The Congressional Budget Office (CBO) issued another warning last week that the growing federal debt is unsustainable! It is a real crisis! As stated in the CBO report, “A growing level of federal debt would increase the probability of a sudden fiscal collapse”.

This did not just start under the Obama Administration, but it has clearly accelerated during this administration. Consider the following statistics:

When President Obama took office in January 2009, the national debt was $9.5 trillion, which is nearly $32,000 for every man, woman and child living in this country. The national debt as of this writing is nearly $14 trillion, which is $45,000 for every man, woman and child living in this country. That’s a historic increase in a historic short period of time!

That debt does not die when we die. Our children and grandchildren will have to pay our foreign creditors back, if we can avoid a total financial collapse.

As the president and Congress continue to spend like crazy, they continue to pay lip service to wanting to get spending under control. Their words do not match their actions.

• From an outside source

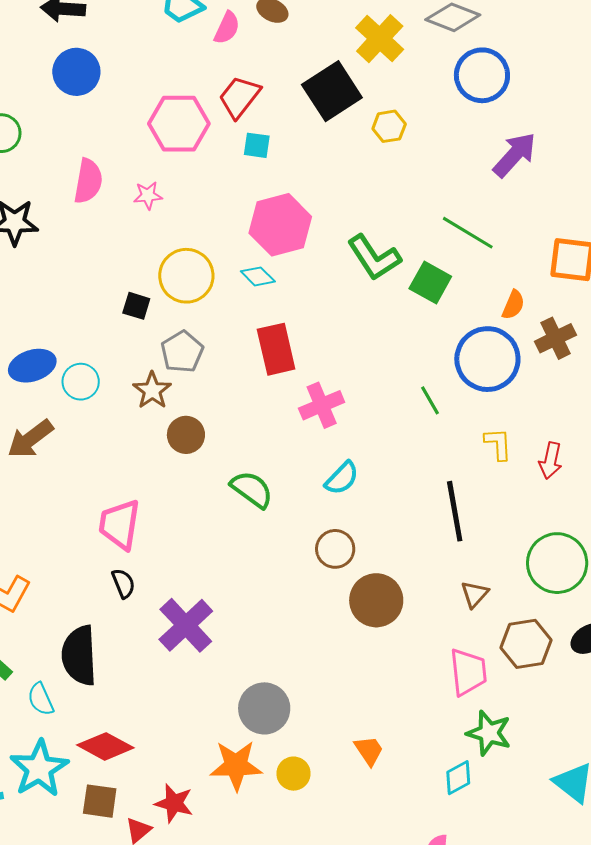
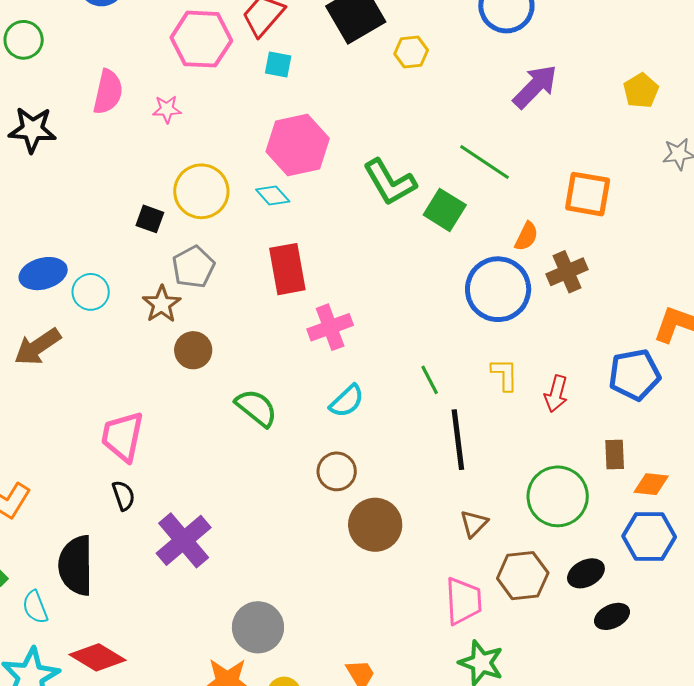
green line: (430, 400) -> (430, 380), moved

For example, Senate Democrats tried to pass a $30 billion “drop in the bucket” package to help stimulate lending to small businesses. Over $600 billion of the stimulus bill has not worked, so the Democrats wanted to throw another $30 billion on top of the $846 billion stimulus spending. The majority of Republicans voted against it because it was new spending, when the money could have been taken out of unspent stimulus funding.
Of course, the president blamed the Republicans for being partisan obstructionists.

The anticipated December 2010 report by the Debt Commission appointed by the president will be nothing more than so-called justification to raise taxes even more than they will automatically increase on January 1, 2011 if Congress does absolutely nothing. Whether or not only the “rich” gets hit remains to be seen.

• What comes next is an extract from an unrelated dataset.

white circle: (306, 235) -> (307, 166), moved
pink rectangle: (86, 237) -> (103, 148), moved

The CBO report and analyses by other organizations, such as The Heritage Foundation, indicate that the administration and Congress are playing “sudden death” with our economy, which has huge national security implications.

The notion that raising taxes will solve the problem is misguided and factually false based on sound historical analysis. And the belief that this economy will not slow down even further with tax increases is equally misguided.

Admittedly, this is not an inspiring or entertaining topic. In fact, it is downright scary. It is even scarier that a large number of voters are equally oblivious and blind to this clear and present financial danger. What happened in Greece and other European countries can happen here.
The big difference is that Uncle Sam does not have a “sugar daddy” to bail us out.

The 2010 congressional elections are sudden death for control of the House of Representatives. If real Republicans take control, there is some real hope of slowing down the destruction of our economy.

This is a serious crisis, and the elected so-called leaders are not listening. I believe the voters are listening. They will remember in November.